TASK DESCRIPTION: Render every line of the records below as a JSON list of strings, one string per line, with blank lines omitted and the pictures left out.

------------------------------------------------------------

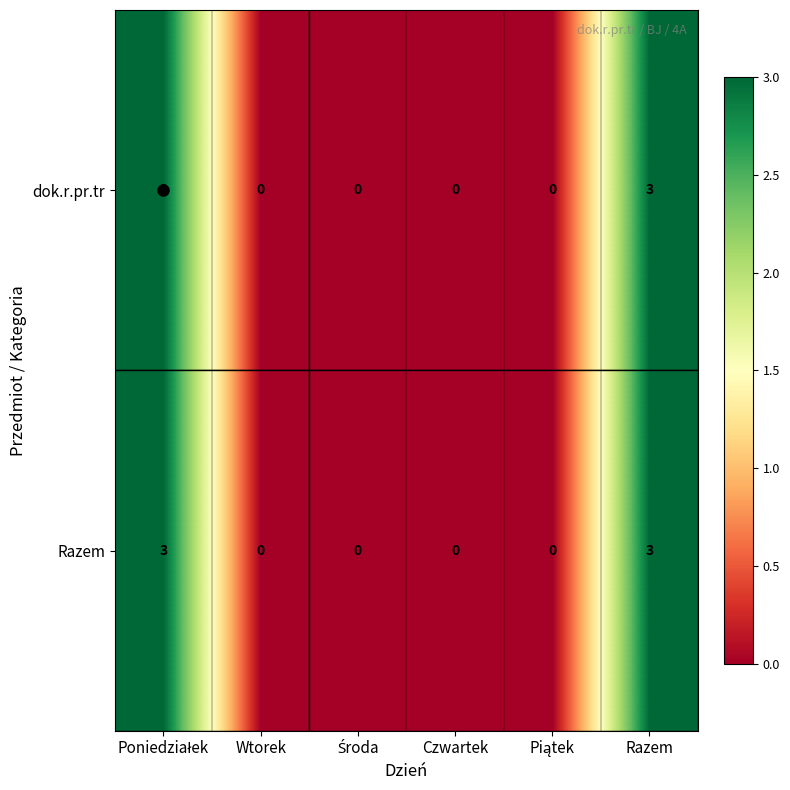

What is the difference between the maximum and minimum values in the Razem series?

3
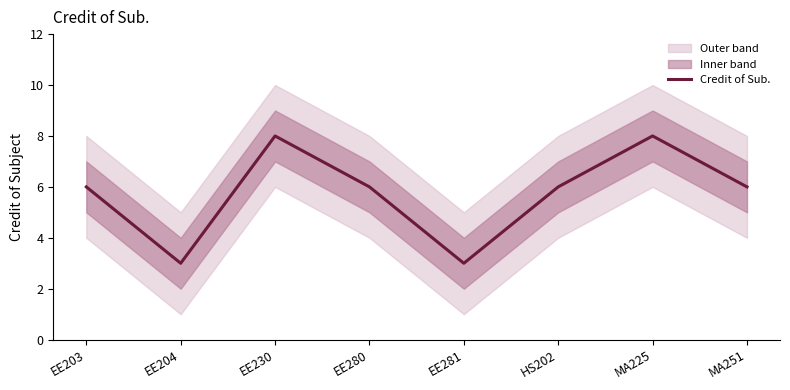

At which category does the data reach its first local peak?

EE230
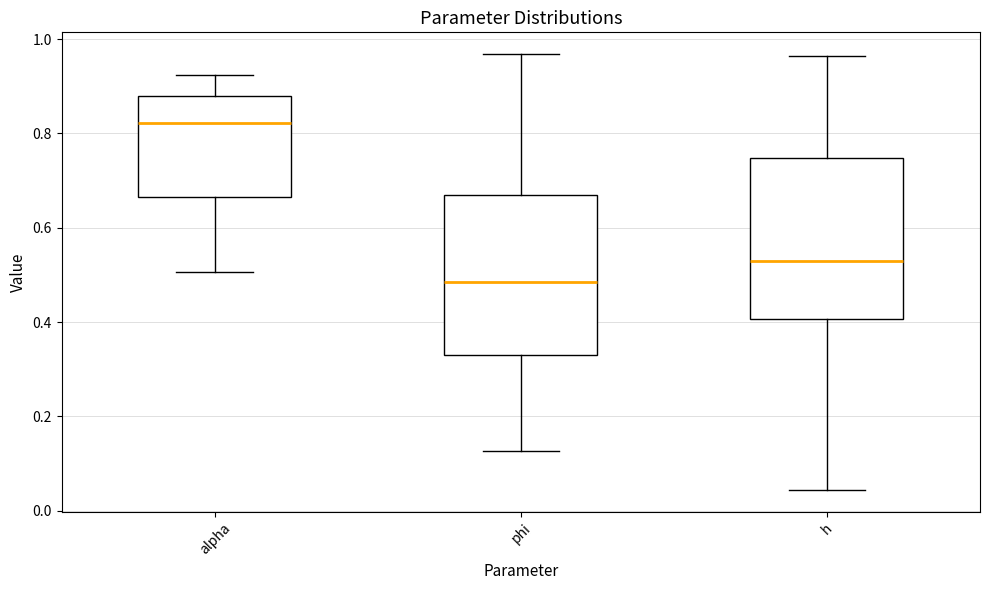

Which box has the lowest median line?

phi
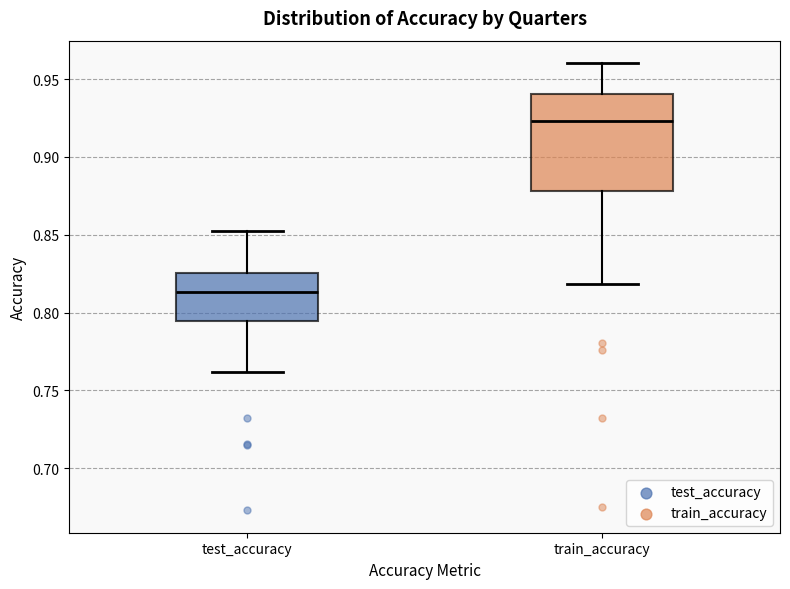

Where is the upper edge of the box for train_accuracy on the y-axis? The values are not printed on the chart, so give them approximately, as read against the axis.

0.940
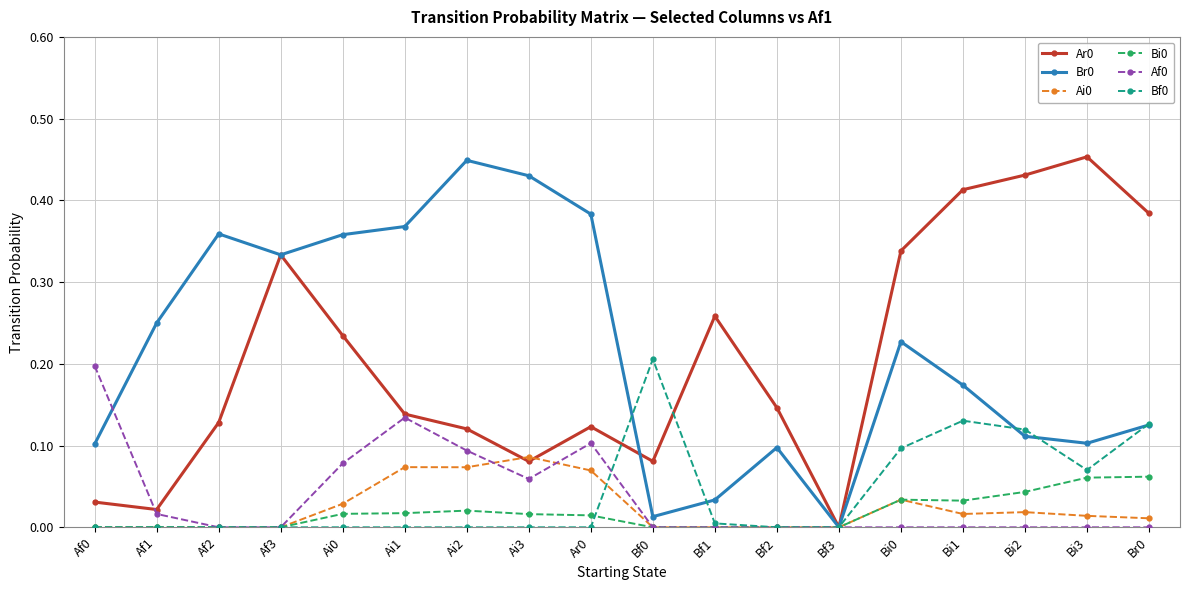

True or false: Ar0 has more than 0 points higher than both neighbors.

True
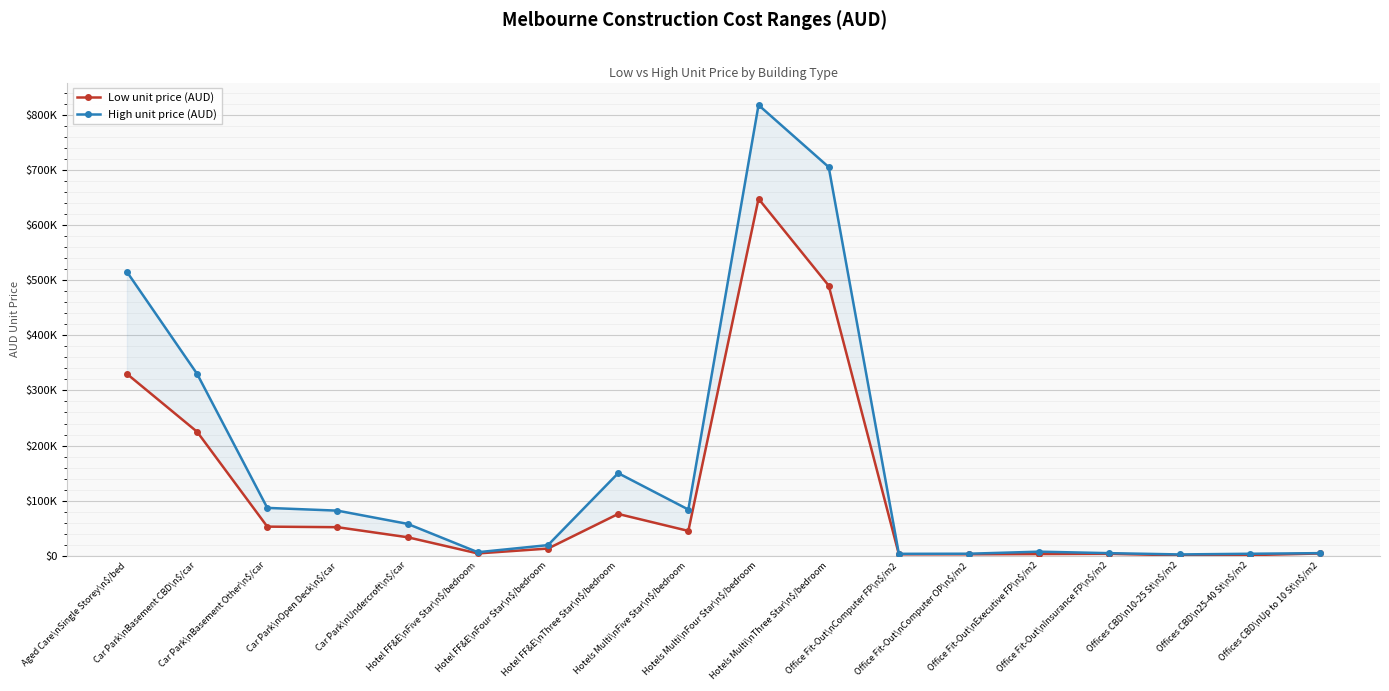

What is the label of the 10th point from the right?

Hotels Multi\nFive Star\n$/bedroom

------------------------------------------------------------

RESULT OF THE TASK:
[
  "What is the difference between the maximum and minimum values in the Razem series?",
  "3",
  "At which category does the data reach its first local peak?",
  "EE230",
  "Which box has the lowest median line?",
  "phi",
  "Where is the upper edge of the box for train_accuracy on the y-axis? The values are not printed on the chart, so give them approximately, as read against the axis.",
  "0.940",
  "True or false: Ar0 has more than 0 points higher than both neighbors.",
  "True",
  "What is the label of the 10th point from the right?",
  "Hotels Multi\\nFive Star\\n$/bedroom"
]